**Source data**
_ _ _ _

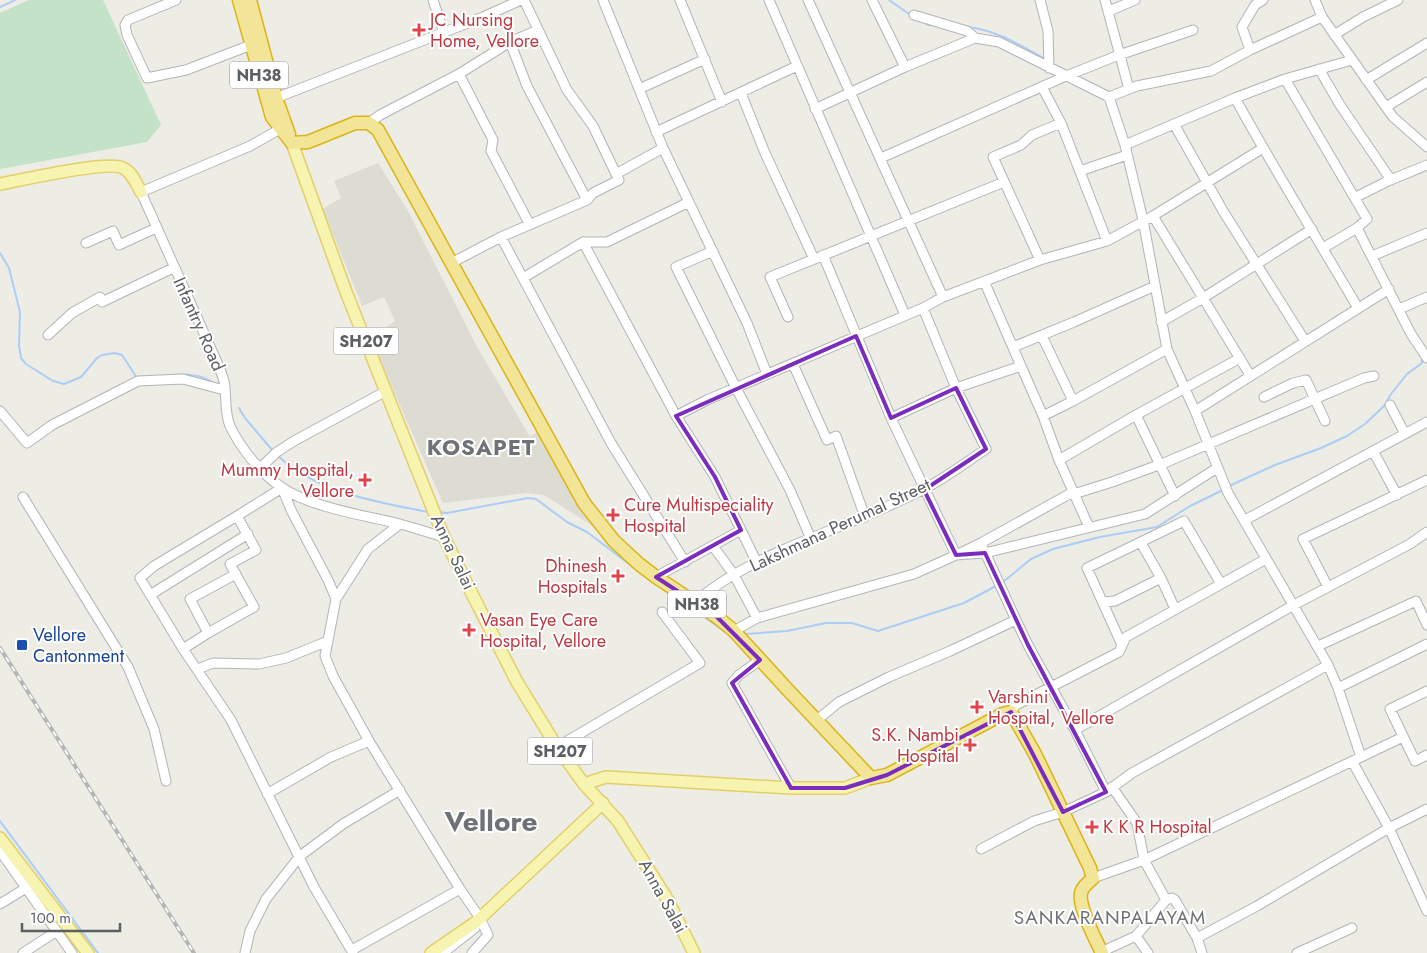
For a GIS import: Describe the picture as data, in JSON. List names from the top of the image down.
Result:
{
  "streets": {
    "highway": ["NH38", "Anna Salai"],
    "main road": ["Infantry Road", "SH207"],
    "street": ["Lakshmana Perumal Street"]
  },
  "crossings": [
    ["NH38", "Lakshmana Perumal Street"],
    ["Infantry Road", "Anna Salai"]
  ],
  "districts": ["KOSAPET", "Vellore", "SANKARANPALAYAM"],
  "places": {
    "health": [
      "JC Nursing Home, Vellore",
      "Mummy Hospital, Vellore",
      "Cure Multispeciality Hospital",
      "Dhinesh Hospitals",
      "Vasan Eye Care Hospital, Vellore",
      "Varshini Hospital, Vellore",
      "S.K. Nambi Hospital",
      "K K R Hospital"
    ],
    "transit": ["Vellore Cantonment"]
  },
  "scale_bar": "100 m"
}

_ _ _ _

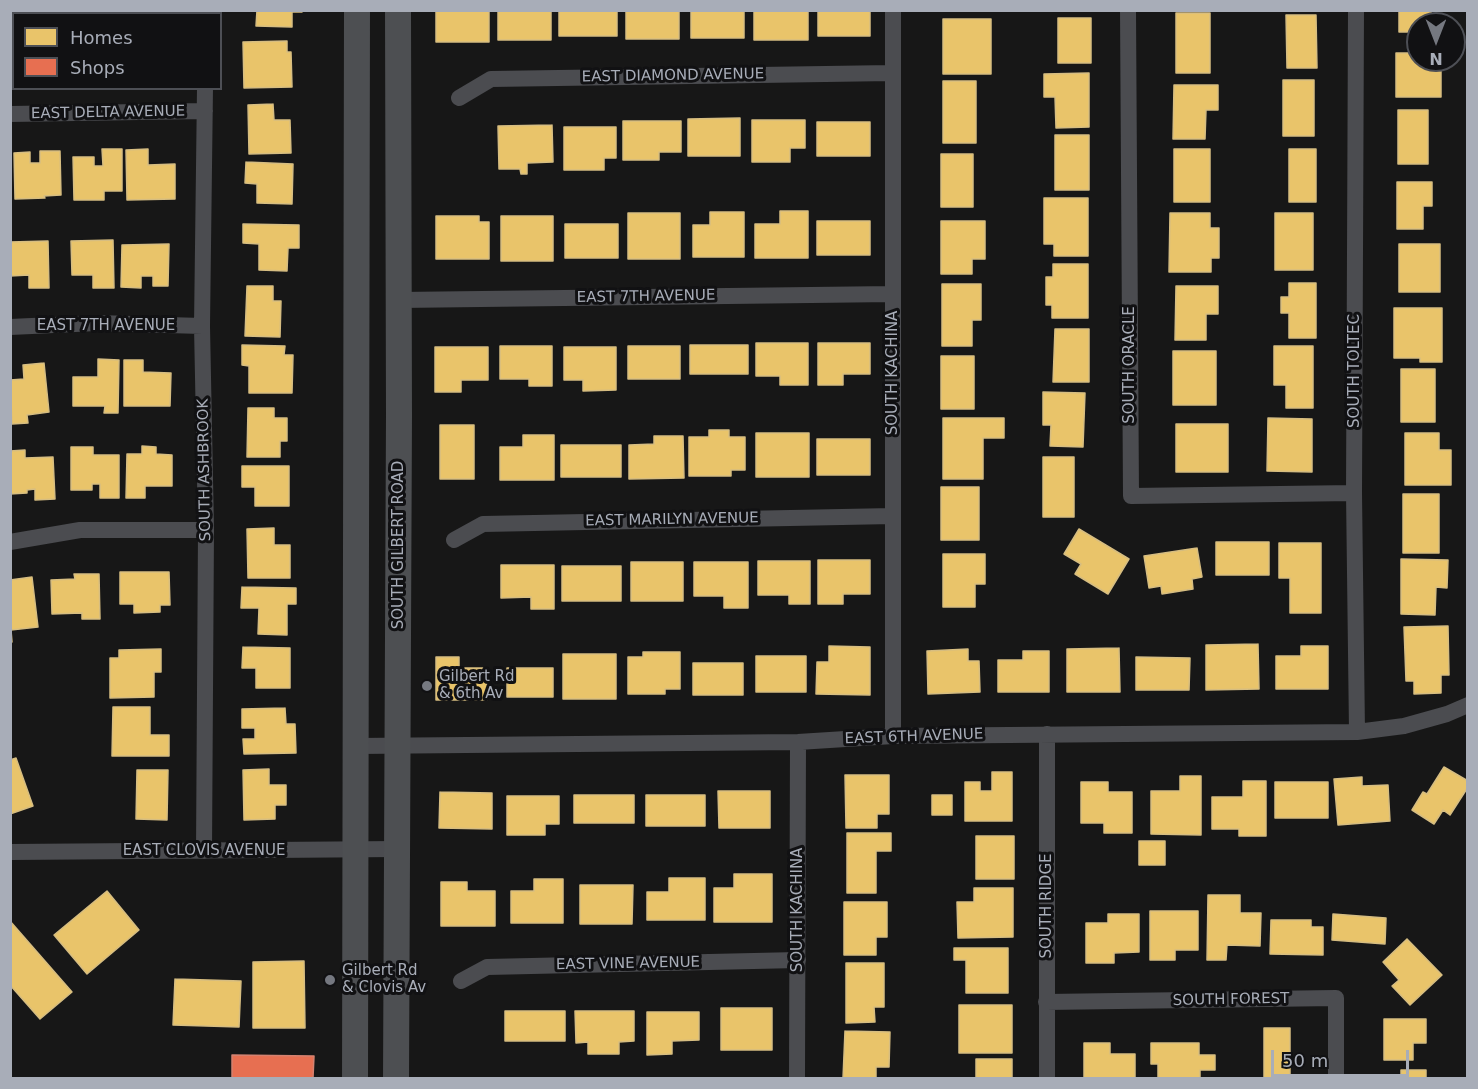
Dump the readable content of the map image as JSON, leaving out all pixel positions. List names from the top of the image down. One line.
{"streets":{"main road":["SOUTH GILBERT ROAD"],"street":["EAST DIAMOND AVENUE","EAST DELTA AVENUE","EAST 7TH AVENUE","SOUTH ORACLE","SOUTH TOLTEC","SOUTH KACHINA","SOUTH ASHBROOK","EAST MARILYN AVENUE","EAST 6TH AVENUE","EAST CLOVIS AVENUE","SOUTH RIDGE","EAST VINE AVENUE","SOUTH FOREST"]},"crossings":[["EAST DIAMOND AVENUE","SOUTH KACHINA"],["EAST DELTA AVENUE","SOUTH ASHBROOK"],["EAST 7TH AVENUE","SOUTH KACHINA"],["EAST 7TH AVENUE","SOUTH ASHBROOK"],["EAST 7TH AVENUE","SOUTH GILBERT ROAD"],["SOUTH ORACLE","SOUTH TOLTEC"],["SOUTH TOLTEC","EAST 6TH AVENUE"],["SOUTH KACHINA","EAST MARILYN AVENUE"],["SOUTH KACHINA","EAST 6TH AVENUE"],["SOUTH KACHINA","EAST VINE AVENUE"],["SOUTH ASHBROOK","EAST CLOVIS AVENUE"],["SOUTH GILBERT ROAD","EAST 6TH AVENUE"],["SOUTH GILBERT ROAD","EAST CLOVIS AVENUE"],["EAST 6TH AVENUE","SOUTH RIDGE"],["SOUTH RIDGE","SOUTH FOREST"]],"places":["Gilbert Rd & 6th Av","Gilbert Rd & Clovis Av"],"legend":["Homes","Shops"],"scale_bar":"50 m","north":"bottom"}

_ _ _ _

**Problem to work on**
Could you copy every line from the records that mentions the word "image"?

**Task output**
For a GIS import: Describe the picture as data, in JSON. List names from the top of the image down.
Dump the readable content of the map image as JSON, leaving out all pixel positions. List names from the top of the image down. One line.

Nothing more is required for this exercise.